##### Page extract #####

Aurora Cooks!, where many of the items in the pantry collection are made.
What can you tell us about the launch of the new Pantry Collection?
We want people to take home a little piece of what they experienced while they were here in Aurora. Things like those beautiful spiced walnuts that you have on a salad at your best friend’s wedding. Or the jam that you had on your toast at breakfast. We want you to be able to take those experiences home and share them with your loved ones, because—for us—we really, truly believe that food is love. So that way when you’re at home you can relive that experience. Also, with the area that we’re in, there’s just much to offer when it comes to culinary products, and we want to showcase the bounty that is the Finger Lakes.

##### Given information #####

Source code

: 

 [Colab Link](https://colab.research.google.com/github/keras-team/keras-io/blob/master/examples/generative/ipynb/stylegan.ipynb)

#####

* Directive 1
In the Pantry Collection interview, which area's bounty does the speaker want to showcase?
* Directive 2
List every proper name in the Pantry Collection interview.
* Directive 3
Quote the part of the Pantry Collection interview that opens with the words containing "What can you" and closes with "the Finger Lakes.".

* Solution 1
The Finger Lakes.

* Solution 2
Aurora Cooks!, Pantry Collection, Aurora, Finger Lakes

* Solution 3
What can you tell us about the launch of the new Pantry Collection?
We want people to take home a little piece of what they experienced while they were here in Aurora. Things like those beautiful spiced walnuts that you have on a salad at your best friend’s wedding. Or the jam that you had on your toast at breakfast. We want you to be able to take those experiences home and share them with your loved ones, because—for us—we really, truly believe that food is love. So that way when you’re at home you can relive that experience. Also, with the area that we’re in, there’s just much to offer when it comes to culinary products, and we want to showcase the bounty that is the Finger Lakes.